A second ruse is set up and apparently the killer sees through this one too.  A third trap is set up.

Read the book for the result.

Very entertaining.  Not too bloody, but I would not recommend playing it with kids in the car.

Hot, Flat and Crowded – Audio CD Review

April 22, 2009

Hot, Flat and Crowded

By:  Thomas L. Friedman

Read by:  Oliver Wyman who is not a great reader.

Reviewed by:  Paul McMahon

Freidman wrote The World is Flat which is an effective analysis of the world we are living in.

In this book, Friedman comes back to take another bite and it makes a lot of sense.

Think Green Collar.

Friedman thinks we have the talent to solve the energy crisis, the global warming crisis and the population crisis and by doing this we also solve the peace crisis.  The problem is that a lot of the entrenched organizations will have to take on massive change.  However, in that change is huge opportunity.

The world is hot – too much carbon dioxide is causing heating by the greenhouse effect.

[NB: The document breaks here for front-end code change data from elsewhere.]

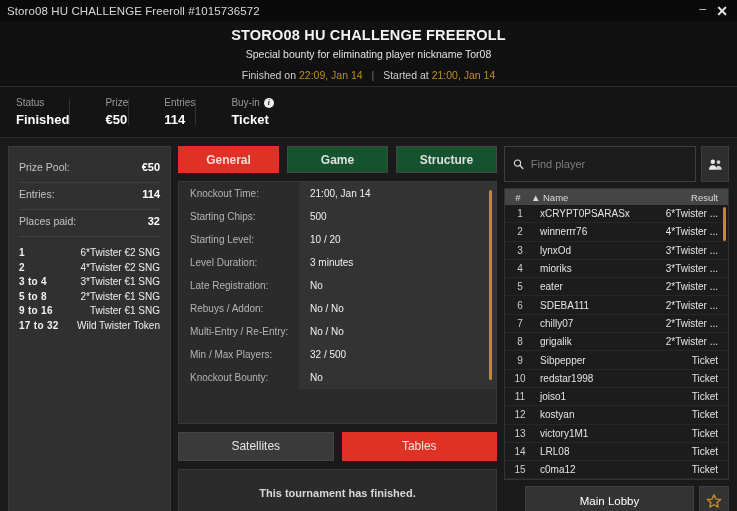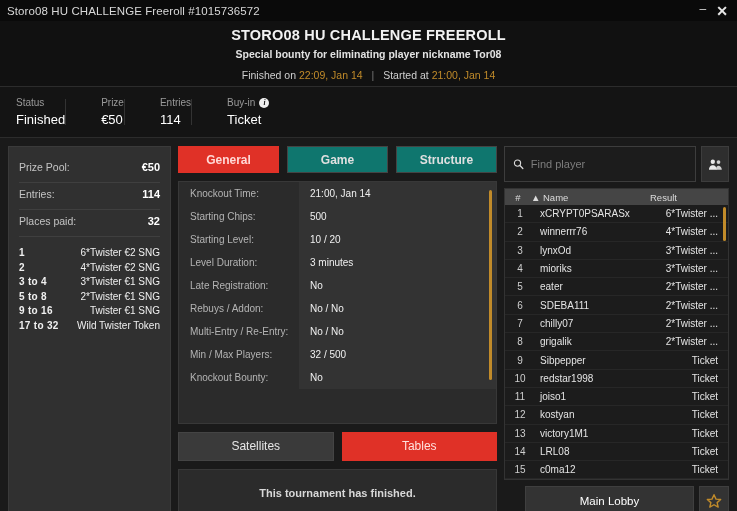--- a/index.html
+++ b/index.html
@@ -28,7 +28,7 @@
     padding-top: 6px; border-bottom: 1px solid #2c2c2c;
   }
   .header h1 { font-size: 14.5px; color: #f2f2f2; font-weight: bold; letter-spacing: .2px; }
-  .header .sub { font-size: 10.5px; color: #e2e2e2; margin-top: 5px; font-weight: bold; }
+  .header .sub { font-size: 10.5px; color: #e2e2e2; margin-top: 5px; font-weight: normal; }
   .header .times { font-size: 10.5px; color: #cfcfcf; margin-top: 9px; }
   .header .times .amber { color: #c18b2a; }
   .header .times .sep { color: #777; margin: 0 6px; }

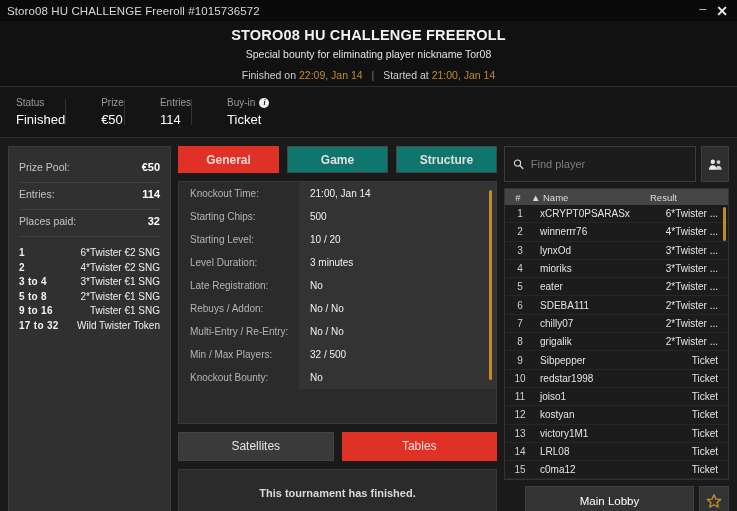--- a/index.html
+++ b/index.html
@@ -44,7 +44,7 @@
     content: ""; position: absolute; left: 0; top: 2px; bottom: 2px; width: 1px; background: #333;
   }
   .stat .lbl { font-size: 10px; color: #9a9a9a; margin-bottom: 4px; display:flex; align-items:center; gap:4px; }
-  .stat .val { font-size: 13px; color: #ffffff; font-weight: normal; }
+  .stat .val { font-size: 13px; color: #ffffff; font-weight: bold; }
   .info-badge {
     width: 10px; height: 10px; border-radius: 50%; background: #f0f0f0; color: #111;
     font-size: 7.5px; font-weight: bold; font-style: italic; display: inline-flex;

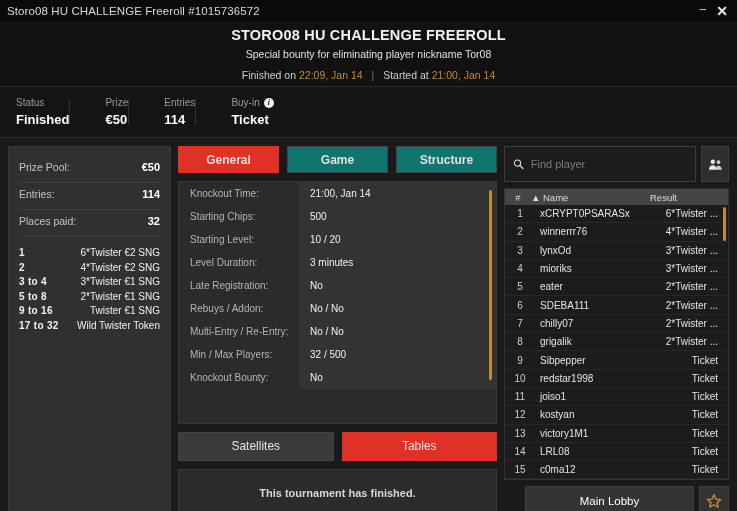--- a/index.html
+++ b/index.html
@@ -70,7 +70,7 @@
   
   .tabs { display: flex; gap: 8px; flex: 0 0 27px; }
   .tab {
-    flex: 1 1 0; background: #0f766e; color: #e0e0e0; font-size: 12px;
+    flex: 1 1 0; background: #14532d; color: #e0e0e0; font-size: 12px;
     display: flex; align-items: center; justify-content: center; cursor: pointer;
     border: 1px solid #444; font-weight: bold;
   }

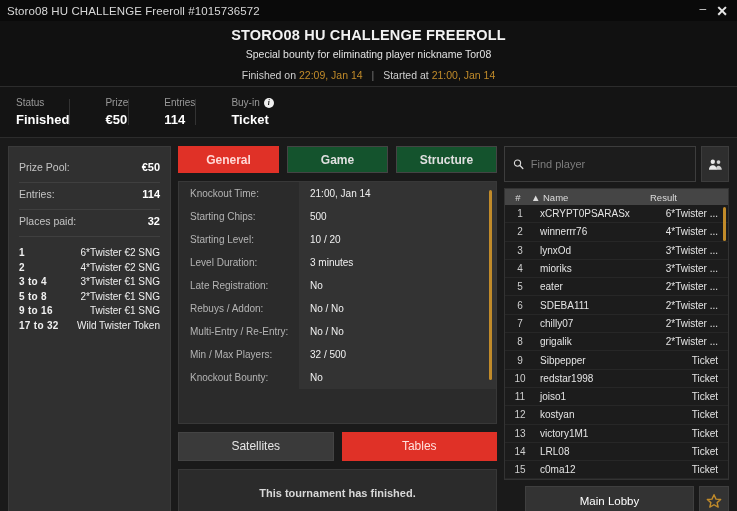--- a/index.html
+++ b/index.html
@@ -116,7 +116,7 @@
   .plist-head .c-num { width: 26px; flex: 0 0 26px; text-align: center; }
   .plist-head .c-sort { width: 12px; flex: 0 0 12px; }
   .plist-head .c-name { flex: 1 1 auto; }
-  .plist-head .c-res { width: 78px; flex: 0 0 78px; padding-right: 10px; }
+  .plist-head .c-res { width: 78px; flex: 0 0 78px; text-align: right; padding-right: 10px; }
   .prow-item { display: flex; align-items: center; height: 18.3px; font-size: 10px; color: #e4e4e4; border-bottom: 1px solid #272727; }
   .prow-item .c-num { width: 30px; flex: 0 0 30px; text-align: center; color: #cfcfcf; }
   .prow-item .c-name { flex: 1 1 auto; padding-left: 5px; }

The world is flat – everything is interconnected so pain like the financial crisis in the US is felt by everybody.

The world is getting crowed – healthier people survive longer, peace means fewer people are killed in wars, there is less disease.

Friedman calls for a leader to take us into the change that has to take place.  Who would you pick – the incompetents who are destroying General Motors or the looters who are stripping IBM or the bonus babies who destroyed our financial system or the various government officials who stood by and let it all happen.

Friedman sees going greenest at a huge opportunity.  Businesses who seriously go green save significant amounts of money.  People who go green in their homes also profit by paying less for energy and materials.  He cites many examples.

Look at one of the examples that Friedman highlights.  Our schools have dumped a huge population of teens who do not have the education to compete for the jobs that have not been outsourced resulting in drugs, drive-bys and crime.  Investors who put their money in business that remediate homes and buildings making them more energy efficient and less costly to operate can make significant profits.  The kids are offered jobs and training to do the work.  While at first these are low level jobs, as the business grows they become team leaders.  These are jobs that cannot be outsourced.  You can’t ship a house to China to be insulated and then ship it back.  The result is green collar jobs that stay here and participate in the green revolution.

If you are an investor, a contractor, a business owner listen to what Friedman has to say.  You may find a million dollars.